▶ [Quoted passage]:
Summary
holding that merely giving notice that a particular use of property is illegal does not amount to a deprivation of a property interest
Summary of this case from Dubuc v. Township of Green OakOpinion
No. 09-4054.
Argued: July 29, 2010.
Decided and Filed: August 20, 2010.
Appeal from the United States District Court for the Northern District of Ohio, James G. Carr, Chief Judge.
Before KENNEDY, ROGERS, and KETHLEDGE, Circuit Judges.
ARGUED: Robert H. Eddy, Gallagher Sharp, Toledo, Ohio, for Appellants. Sarah K. Skow, Cooper Walinski, L.P.A., Toledo, Ohio, for Appellees. ON BRIEF: Robert H. Eddy, Gallagher Sharp, Toledo, Ohio, for Appellants. Sarah K. Skow, Cary Rodman Cooper, Cooper Walinski, L.P.A., Toledo, Ohio, for Appellees.
OPINION
Dr. Fadhil Hussein and his wife, Raya Ahmed, endured a lengthy dispute with local zoning authorities after their builder failed to adhere to a number of zoning ordinances in the course of constructing the Husseins' home. In June 2006, the zoning authorities issued a "stop work" order, but as winter approached, Hussein sought to have a temporary layer of asphalt installed on top of his otherwise-gravel driveway. He alleges that the zoning authorities gave oral permission for this installation. Nevertheless, while the subcontractor was installing the asphalt layer, the city inspector arrived with two policemen and threatened to take the subcontractor to court unless the subcontractor ceased the asphalt installation and removed what asphalt had already been laid down. The Husseins allege that this action violated their substantive and procedural due process rights. Because the city inspector only threatened litigation rather than removing the asphalt, the Husseins' rights were not violated and the defendants — the city inspector and his direct superior — are entitled to qualified immunity.
Dr. Fadhil Hussein and his wife, Raya Ahmed, had the misfortune of hiring a builder who proved not capable of either competently constructing their home or of complying with local zoning ordinances in the process. Hussein and Ahmed (the Husseins) purchased an eight-acre property from Hafner Shugarman Enterprises (Hafner) in October 2002. The Husseins retained Hafner to construct the home beginning in July 2004. The home construction was apparently flawed in nearly every respect. After a subsequent arbitration between the Husseins and Hafner, the arbitrator determined: (1) "[Hafner] performed few if any aspects of the work on the home in a craftsman like manner;" (2) "[Hafner] failed to pay all subcontractors . . . even though [Hafner] had been paid by [the Husseins];" (3) Hafner falsely signed affidavits claiming to have paid the subcontractors; and (4) "[Hafner] did not comply with the zoning and building codes of the city of Perrysburg until June 2007, a year after the home was substantially complete." The arbitrator awarded the Husseins approximately $330,000 in damages and approximately $190,000 in attorneys' fees.

▶ [Check your understanding]:
a - In the court opinion, list the four things the arbitrator determined about Hafner.
b - Write the next part of the court opinion, starting after its final sentence about the arbitrator's award.

▶ [Extracted information]:
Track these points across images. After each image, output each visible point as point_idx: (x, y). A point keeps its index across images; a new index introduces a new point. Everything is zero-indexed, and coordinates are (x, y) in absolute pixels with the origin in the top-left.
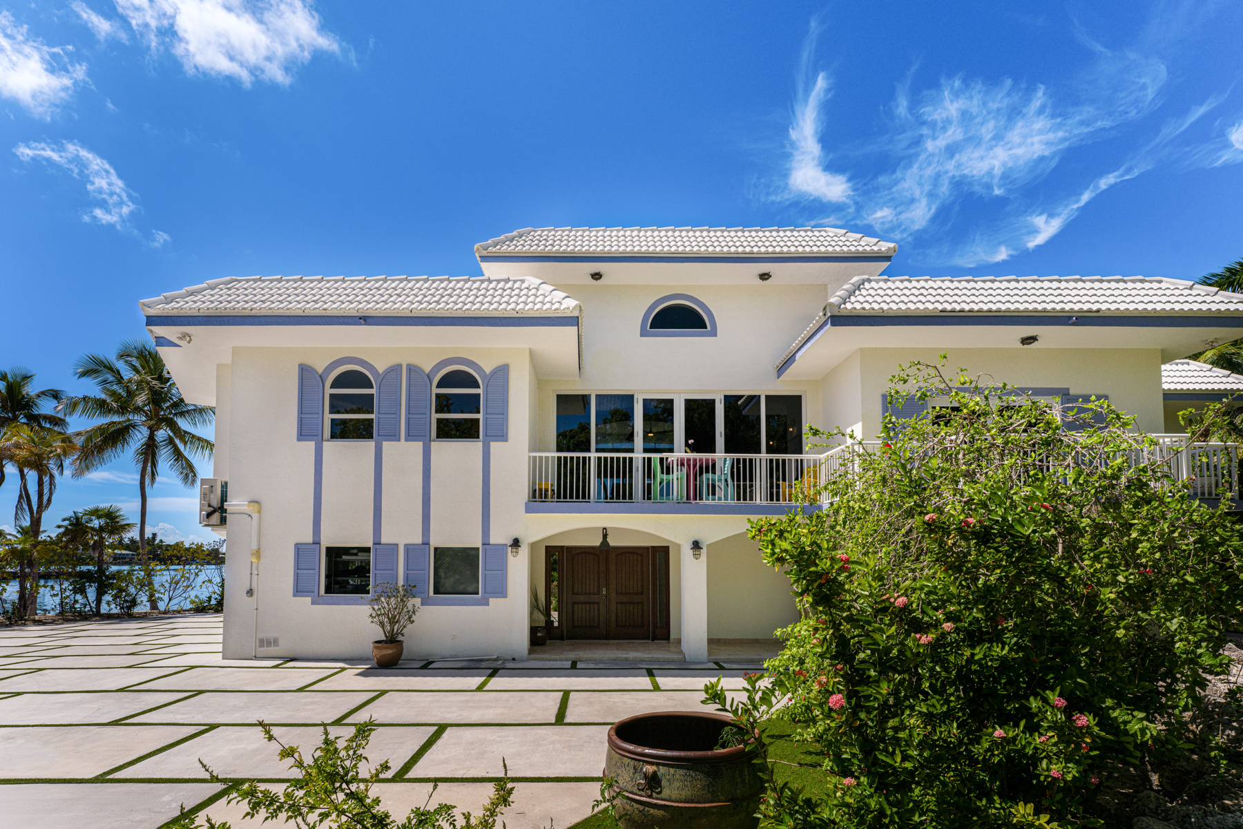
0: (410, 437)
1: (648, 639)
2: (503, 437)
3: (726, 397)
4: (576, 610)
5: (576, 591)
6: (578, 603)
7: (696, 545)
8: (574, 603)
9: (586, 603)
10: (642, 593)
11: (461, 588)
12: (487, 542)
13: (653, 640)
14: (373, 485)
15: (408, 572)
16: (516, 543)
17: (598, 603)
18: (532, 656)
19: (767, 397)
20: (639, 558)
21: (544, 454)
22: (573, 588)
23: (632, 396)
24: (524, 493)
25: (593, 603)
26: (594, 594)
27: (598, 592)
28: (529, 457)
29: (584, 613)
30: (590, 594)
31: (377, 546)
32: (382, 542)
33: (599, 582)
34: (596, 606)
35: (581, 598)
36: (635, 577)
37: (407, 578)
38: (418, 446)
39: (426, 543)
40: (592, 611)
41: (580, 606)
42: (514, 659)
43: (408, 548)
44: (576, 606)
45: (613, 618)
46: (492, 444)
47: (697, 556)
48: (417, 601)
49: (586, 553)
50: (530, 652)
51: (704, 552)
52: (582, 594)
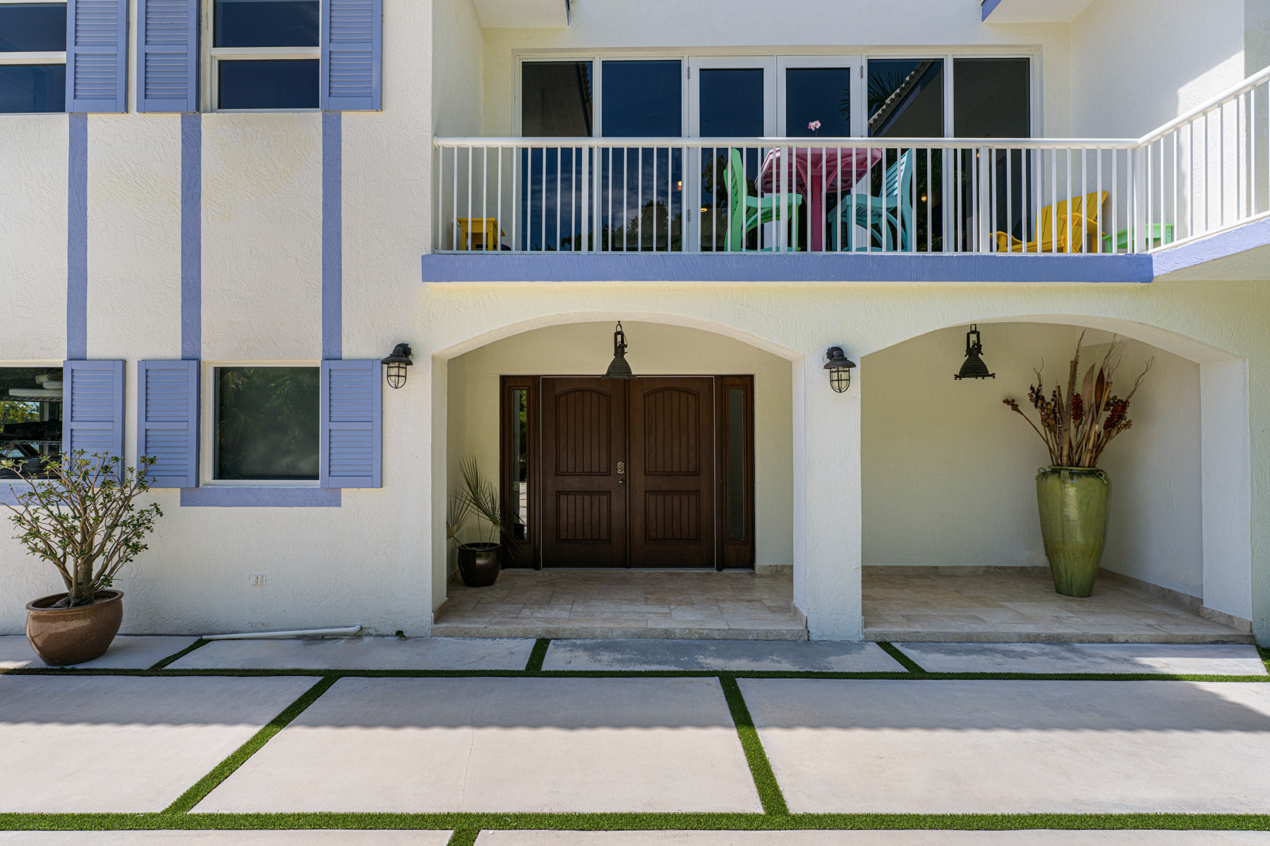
0: (151, 100)
1: (710, 565)
2: (372, 99)
3: (871, 63)
4: (563, 505)
5: (563, 469)
6: (568, 493)
7: (837, 359)
8: (559, 493)
9: (583, 493)
10: (696, 473)
11: (284, 463)
12: (335, 355)
13: (719, 569)
14: (66, 218)
15: (149, 426)
16: (403, 355)
17: (608, 493)
18: (443, 625)
19: (958, 63)
20: (691, 398)
21: (470, 143)
22: (557, 465)
23: (677, 64)
24: (420, 234)
25: (600, 493)
26: (599, 474)
27: (609, 468)
28: (436, 150)
29: (579, 514)
30: (591, 474)
31: (75, 365)
32: (89, 356)
33: (609, 449)
34: (604, 498)
35: (574, 483)
36: (684, 439)
37: (146, 441)
38: (169, 124)
39: (192, 358)
40: (595, 508)
41: (571, 497)
42: (400, 634)
43: (147, 369)
44: (562, 497)
45: (638, 521)
46: (346, 116)
47: (839, 385)
48: (168, 497)
49: (583, 391)
50: (441, 614)
51: (855, 373)
52: (575, 474)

▶ [Written responses]:
a -
1. Hafner performed few if any aspects of the work on the home in a craftsmanlike manner.
2. Hafner failed to pay all subcontractors, even though the Husseins had paid Hafner.
3. Hafner falsely signed affidavits claiming to have paid the subcontractors.
4. Hafner did not comply with the zoning and building codes of the city of Perrysburg until June 2007, a year after the home was substantially complete.

b -
What remains of this case concerns the interactions between the Husseins and the zoning personnel of the city of Perrysburg during the approximately one-year period between the summer of 2006 and the summer of 2007, during which time the city was attempting to enforce its zoning regulations. There were three areas of contention: (1) the construction of the driveway entrance, (2) the filling of a flood plain while leveling ground for the Husseins' tennis court and pool, and (3) the installation of public sidewalks. On June 28, 2006, City Inspector — and here defendant — Roud Klag issued a stop work order to Hafner, citing zoning deficiencies in these three areas. In July, the city initially refused to issue a certificate of occupancy to the Husseins, but eventually allowed the family to move into their home in return for Hussein's promise to cooperate in addressing the three zoning deficiencies.
In the fall of 2006, the Husseins' home had only a gravel driveway. Hussein sought a way to make his driveway safer in preparation for winter, and his (new) contractor, Rick Macek, suggested putting a temporary thin layer of asphalt over the gravel. The Husseins' lawyers sought approval for this plan, and one of the attorneys, Anastasia Hanson, testified that in early October 2006, she spoke with Klag about this plan. Hanson testified that, subject to the Husseins' promise to install a code-compliant final driveway later, Klag authorized the installation of the temporary asphalt layer. Klag denies that this conversation took place, but as the defendants concede, the panel should view the facts in the light most favorable to the party asserting constitutional injury. Scott v. Harris, 550 U.S. 372, 377, 127 S.Ct. 1769, 167 L.Ed.2d 686 (2007). We therefore assume that Klag granted verbal authorization to install the asphalt layer.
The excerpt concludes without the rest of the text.